[WHAT YOU NEED TO DO]
Copy all the lines of the data that include the word "collectées".

[INPUT DATA]
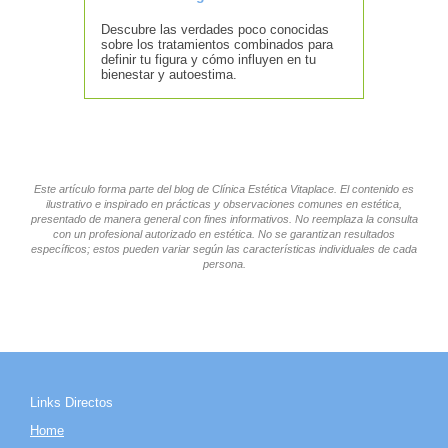
Descubre las verdades poco conocidas
sobre los tratamientos combinados para
definir tu figura y cómo influyen en tu
bienestar y autoestima.
Este artículo forma parte del blog de Clínica Estética Vitaplace. El contenido es
ilustrativo e inspirado en prácticas y observaciones comunes en estética,
presentado de manera general con fines informativos. No reemplaza la consulta
con un profesional autorizado en estética. No se garantizan resultados
específicos; estos pueden variar según las características individuales de cada
persona.
Links Directos
Home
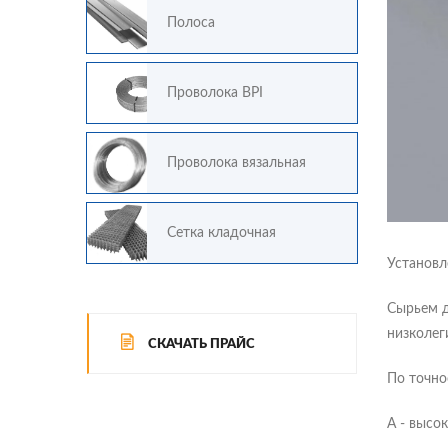
Полоса
Проволока ВРI
Проволока вязальная
Сетка кладочная
Установл
Сырьем д
низколег
СКАЧАТЬ ПРАЙС
По точно
А - высо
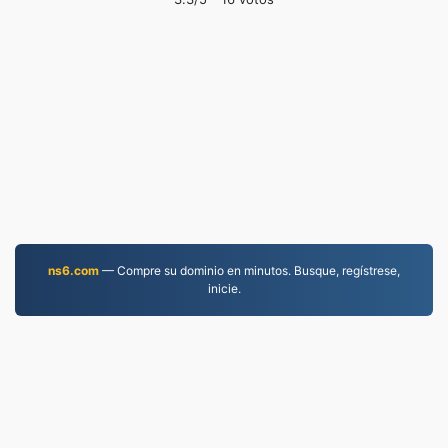
ns6.com
— Compre su dominio en minutos. Busque, regístrese,
inicie.
PDF.to
2,525,404 Archivos convertidos desde 2019
política de privacidad
|
Condiciones de servicio
|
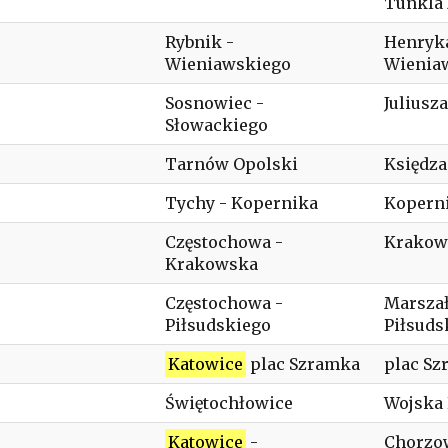
Tunkla 
Rybnik -
Henryk
Wieniawskiego
Wienia
Sosnowiec -
Juliusz
Słowackiego
Tarnów Opolski
Księdza
Tychy - Kopernika
Koperni
Częstochowa -
Krakows
Krakowska
Częstochowa -
Marszał
Piłsudskiego
Piłsuds
Katowice
plac Szramka
plac Sz
Świętochłowice
Wojska 
Katowice
-
Chorzo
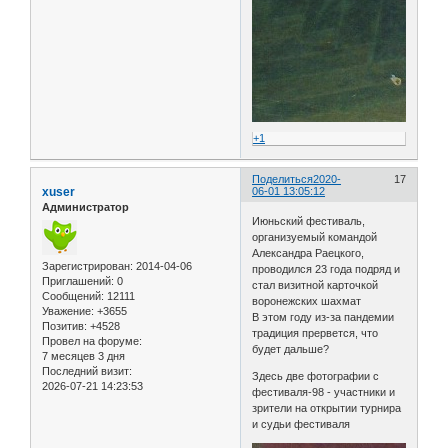
+1
Поделиться
2020-
17
xuser
06-01 13:05:12
Администратор
Июньский фестиваль,
организуемый командой
Александра Раецкого,
Зарегистрирован
: 2014-04-06
проводился 23 года подряд и
Приглашений:
0
стал визитной карточкой
Сообщений:
12111
воронежских шахмат
Уважение:
+3655
В этом году из-за пандемии
Позитив:
+4528
традиция прервется, что
Провел на форуме:
будет дальше?
7 месяцев 3 дня
Последний визит:
Здесь две фотографии с
2026-07-21 14:23:53
фестиваля-98 - участники и
зрители на открытии турнира
и судьи фестиваля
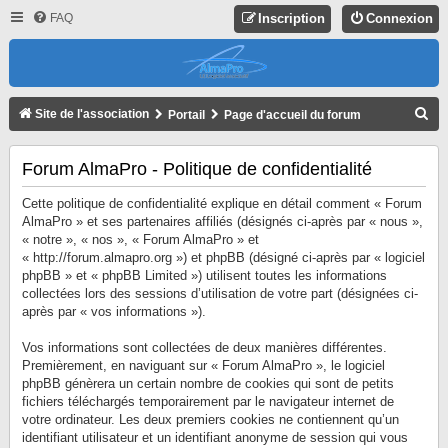
FAQ
Inscription
Connexion
R
Site de l'association
Portail
Page d'accueil du forum
E
C
Forum AlmaPro - Politique de confidentialité
H
Cette politique de confidentialité explique en détail comment « Forum
E
AlmaPro » et ses partenaires affiliés (désignés ci-après par « nous »,
« notre », « nos », « Forum AlmaPro » et
R
« http://forum.almapro.org ») et phpBB (désigné ci-après par « logiciel
C
phpBB » et « phpBB Limited ») utilisent toutes les informations
collectées lors des sessions d’utilisation de votre part (désignées ci-
H
après par « vos informations »).
E
R
Vos informations sont collectées de deux manières différentes.
Premièrement, en naviguant sur « Forum AlmaPro », le logiciel
phpBB génèrera un certain nombre de cookies qui sont de petits
fichiers téléchargés temporairement par le navigateur internet de
votre ordinateur. Les deux premiers cookies ne contiennent qu’un
identifiant utilisateur et un identifiant anonyme de session qui vous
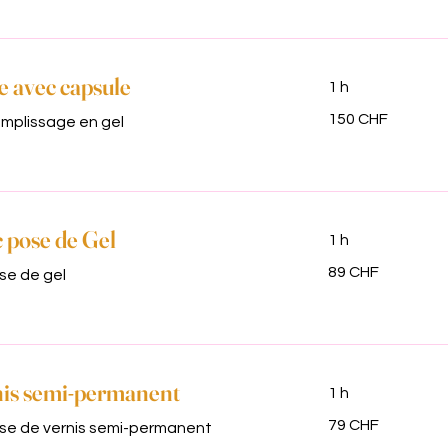
e avec capsule
1 h
150
150 CHF
mplissage en gel
francs
suisses
 pose de Gel
1 h
89
89 CHF
se de gel
francs
suisses
nis semi-permanent
1 h
79
79 CHF
se de vernis semi-permanent
francs
suisses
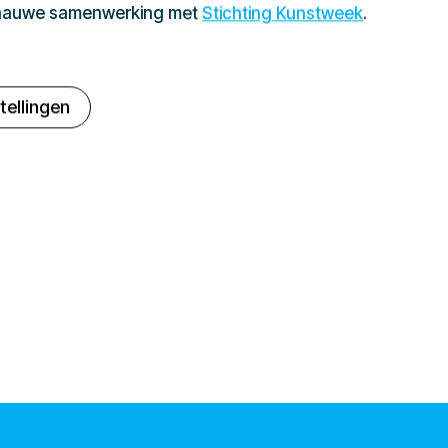
 nauwe samenwerking met
Stichting Kunstweek
.
tellingen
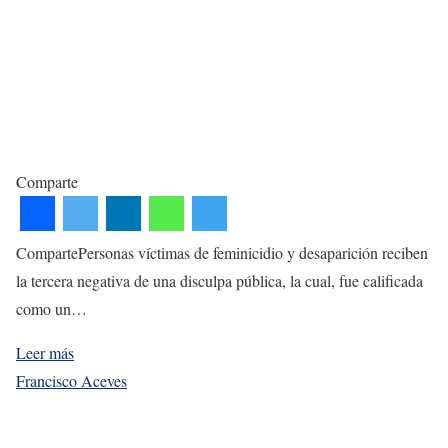
Comparte
CompartePersonas víctimas de feminicidio y desaparición reciben
la tercera negativa de una disculpa pública, la cual, fue calificada
como un…
Leer más
Francisco Aceves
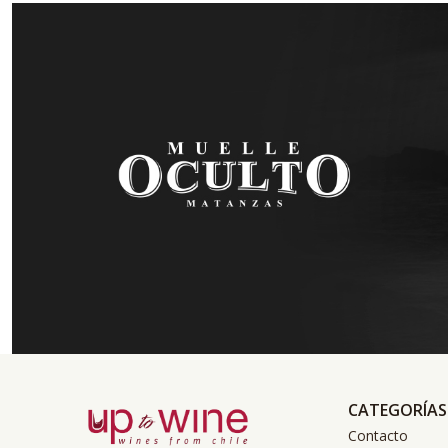
CATEGORÍAS
Contacto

[ANSWER BELOW]
collectées lors des sessions d’utilisation de votre part (désignées ci-
Vos informations sont collectées de deux manières différentes.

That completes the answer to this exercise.